Dalam pasal ini, ada paksaan bahwa Kontrak Karya dan PKP2B yang sudah berlaku harus disesuaikan dengan Undang-Undang Nomor 4 Tahun 2009 Tentang Pertambangan Mineral dan Batubara. Perubahan terhadap isi dari Kontrak Karya dan PKP2B hanya bisa dilakukan dengan adanya kesepakatan dari kedua belah pihak, jika ada salah satu pihak tidak setuju maka hal tersebut.

Pasal 169 Undang-Undang Nomor 4 Tahun 2009 Tentang Pertambangan Mineral dan Batubara memuat pasal pengalihan sebagai berikut:

  • Kontrak karya dan perjanjian karya pengusahaan pertambangan batubara yang telah ada sebelum berlakunya Undang-Undang ini tetap diberlakukan sampai jangka waktu berakhirnya kontrak/perjanjian;

  • Ketentuan yang tercantum dalam pasal kontrak karya dan perjanjian karya pengusahaan pertambangan batubara sebagaimana dimaksud pada huruf a disesuaikan selambat-lambatnya 1 (satu) tahun sejak Undang-Undang ini diundangkan kecuali mengenai penerimaan negara.
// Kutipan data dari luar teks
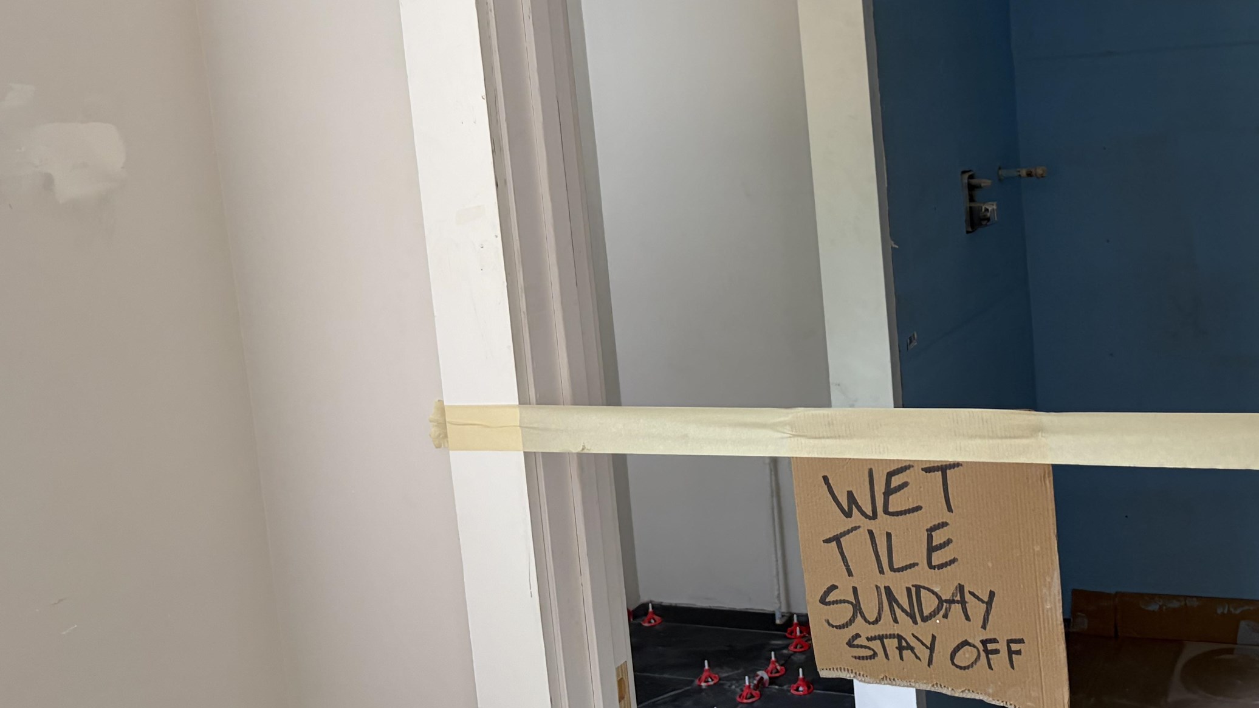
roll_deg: +7.5
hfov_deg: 47.0
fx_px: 1402
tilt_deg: -3.1
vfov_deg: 28.0
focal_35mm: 42
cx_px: 909
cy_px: 204
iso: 125
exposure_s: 1/107
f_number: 1.6
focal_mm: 5.96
Ketentuan dalam ayat (a) memuat bahwa Kontrak Karya dan PKP2B yang tetap dihormati sampai dengan habis masa berlakunya. Hal ini penting karena pemerintah sebagai institusi publik tidak melakukan penyalahgunaan kekuasaan (abuse of power) atas kedudukannya sebagai subjek hukum perdata. Kalau kontrak karya dan PKP2B dipaksa tunduk pada rezim perizinan UU Minerba, maka pemerintah bisa dituduh melanggar prinsip Pacta Sunt Servanda (perjanjian itu mengikat para pihak yang menyepakatinya).

Namun, ketentuan dalam ayat (a) dirasa kontradiktif dengan ketentuan yang dimuat dalam ayat (b) karena disini ada paksaan bahwa Kontrak Karya (KK) dan PKP2B yang sudah berlaku harus disesuaikan dengan Undang-Undang Nomor 4 Tahun 2009 Tentang Pertambangan Mineral dan Batubara dengan jangka waktu selambat-lambatnya 1 tahun sejak Undang-Undang ini diundangkan.

Sebenarnya ketentuan dalam pasal 169 huruf (b) menurut Prof. Hikmahanto Juwana bukan merupakan hal yang aneh mengingat berdasarkan Pasal 1337 KUHPerdata ditentukan bahwa Perjanjian tidak boleh bertentangan dengan Hukum, Kesusilaan dan Kepatutan. Bila bertentangan akan berakibat batalnya perjanjian tersebut. Oleh karena itu, memang harus dilakukan negosiasi ulang kontrak antara Pemerintah Indonesia dengan investor asing terhadap ketentuan Kontrak Karya yang bertentangan dengan Undang-Undang Nomor 4 Tahun 2009 Tentang Pertambangan Mineral dan Batubara.